To-do item: In the lines below, find the one that contains "Nickelmangan Legierung" and write it out exactly, along with every line that follows it.
————
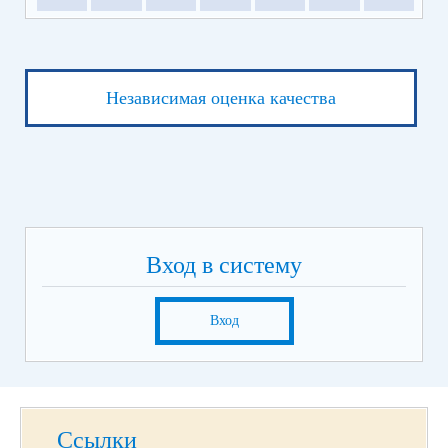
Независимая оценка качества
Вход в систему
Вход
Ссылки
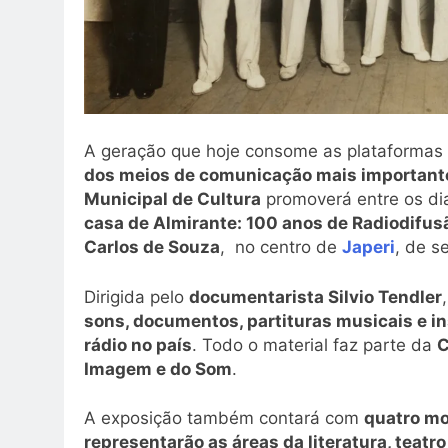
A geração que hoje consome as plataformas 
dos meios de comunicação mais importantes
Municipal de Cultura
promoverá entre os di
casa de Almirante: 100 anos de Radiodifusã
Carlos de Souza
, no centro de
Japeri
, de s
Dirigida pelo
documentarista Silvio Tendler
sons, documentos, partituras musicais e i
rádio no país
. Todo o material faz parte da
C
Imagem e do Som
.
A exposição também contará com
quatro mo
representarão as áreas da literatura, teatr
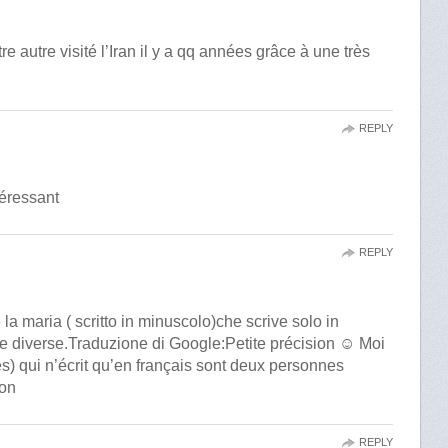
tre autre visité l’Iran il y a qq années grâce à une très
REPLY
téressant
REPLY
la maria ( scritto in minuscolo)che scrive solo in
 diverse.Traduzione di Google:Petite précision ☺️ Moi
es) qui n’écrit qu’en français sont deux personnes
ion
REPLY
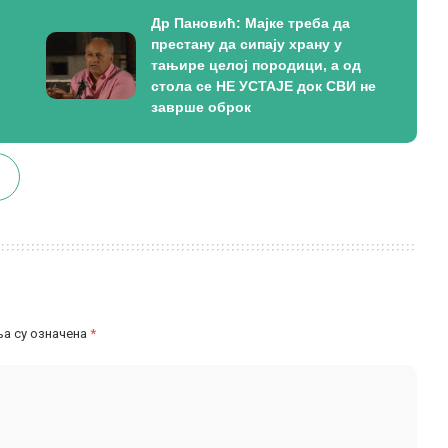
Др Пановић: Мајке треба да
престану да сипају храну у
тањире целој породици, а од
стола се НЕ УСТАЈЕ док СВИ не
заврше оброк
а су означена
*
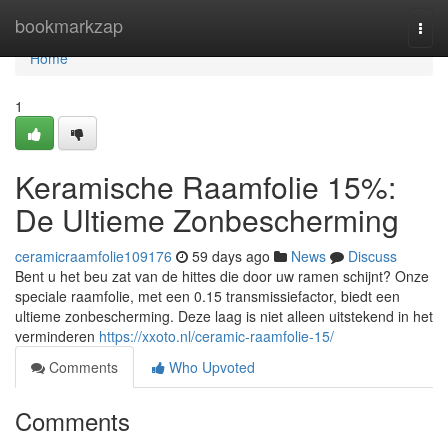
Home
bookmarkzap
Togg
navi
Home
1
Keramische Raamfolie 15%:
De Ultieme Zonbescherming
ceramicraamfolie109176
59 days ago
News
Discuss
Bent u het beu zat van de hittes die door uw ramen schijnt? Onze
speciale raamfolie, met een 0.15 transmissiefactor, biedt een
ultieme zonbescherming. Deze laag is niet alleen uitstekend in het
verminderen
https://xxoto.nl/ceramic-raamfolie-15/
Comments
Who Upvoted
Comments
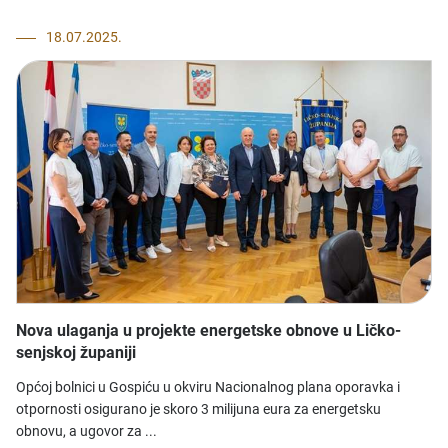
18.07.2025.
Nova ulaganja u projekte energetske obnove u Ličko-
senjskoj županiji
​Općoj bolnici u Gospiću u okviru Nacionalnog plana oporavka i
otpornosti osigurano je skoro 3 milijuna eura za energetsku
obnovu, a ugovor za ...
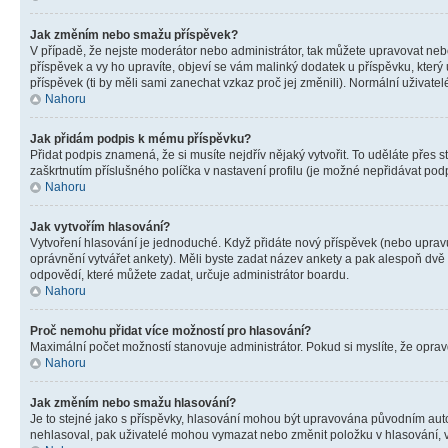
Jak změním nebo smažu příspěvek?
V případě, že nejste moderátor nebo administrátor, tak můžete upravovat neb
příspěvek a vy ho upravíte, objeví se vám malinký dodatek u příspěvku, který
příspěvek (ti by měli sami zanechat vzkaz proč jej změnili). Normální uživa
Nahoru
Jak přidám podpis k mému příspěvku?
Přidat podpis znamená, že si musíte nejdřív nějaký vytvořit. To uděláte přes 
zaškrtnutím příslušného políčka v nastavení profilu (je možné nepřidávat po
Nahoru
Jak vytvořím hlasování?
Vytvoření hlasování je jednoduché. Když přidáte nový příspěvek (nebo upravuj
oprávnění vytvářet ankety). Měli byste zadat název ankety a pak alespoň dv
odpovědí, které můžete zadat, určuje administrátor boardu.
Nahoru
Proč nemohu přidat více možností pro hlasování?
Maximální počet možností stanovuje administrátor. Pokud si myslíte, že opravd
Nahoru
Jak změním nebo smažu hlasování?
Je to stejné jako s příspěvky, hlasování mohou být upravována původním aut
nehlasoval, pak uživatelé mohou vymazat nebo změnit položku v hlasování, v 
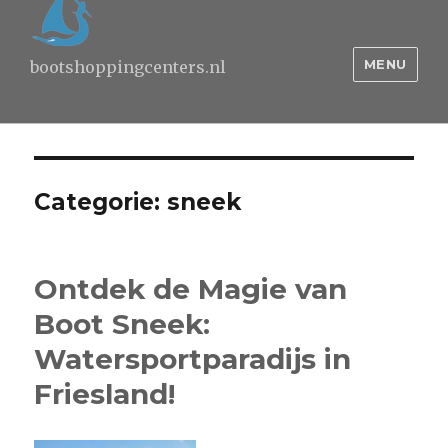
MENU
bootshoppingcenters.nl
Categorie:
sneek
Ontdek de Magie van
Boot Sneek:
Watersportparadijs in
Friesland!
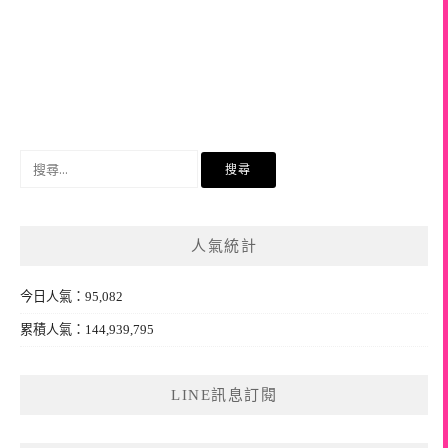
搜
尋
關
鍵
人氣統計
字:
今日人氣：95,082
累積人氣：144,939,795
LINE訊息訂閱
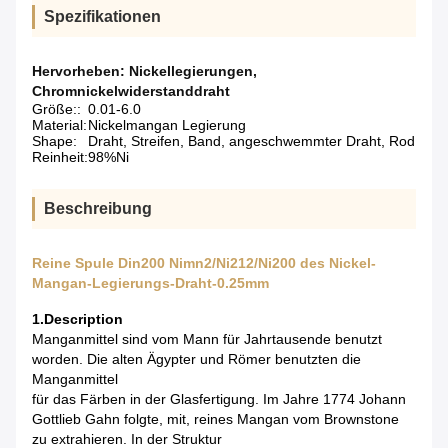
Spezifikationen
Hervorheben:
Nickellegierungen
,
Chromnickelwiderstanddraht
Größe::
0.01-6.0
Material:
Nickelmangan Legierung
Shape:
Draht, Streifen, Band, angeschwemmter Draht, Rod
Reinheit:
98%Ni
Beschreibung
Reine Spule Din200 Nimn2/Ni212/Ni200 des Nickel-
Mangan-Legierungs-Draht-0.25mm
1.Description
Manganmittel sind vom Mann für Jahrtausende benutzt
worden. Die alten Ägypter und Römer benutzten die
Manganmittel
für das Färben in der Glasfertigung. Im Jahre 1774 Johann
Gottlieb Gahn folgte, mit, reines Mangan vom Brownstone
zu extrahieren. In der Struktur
————
Answer section:
Nickelmangan Legierung
Shape:
Draht, Streifen, Band, angeschwemmter Draht, Rod
Reinheit:
98%Ni
Beschreibung
Reine Spule Din200 Nimn2/Ni212/Ni200 des Nickel-
Mangan-Legierungs-Draht-0.25mm
1.Description
Manganmittel sind vom Mann für Jahrtausende benutzt
worden. Die alten Ägypter und Römer benutzten die
Manganmittel
für das Färben in der Glasfertigung. Im Jahre 1774 Johann
Gottlieb Gahn folgte, mit, reines Mangan vom Brownstone
zu extrahieren. In der Struktur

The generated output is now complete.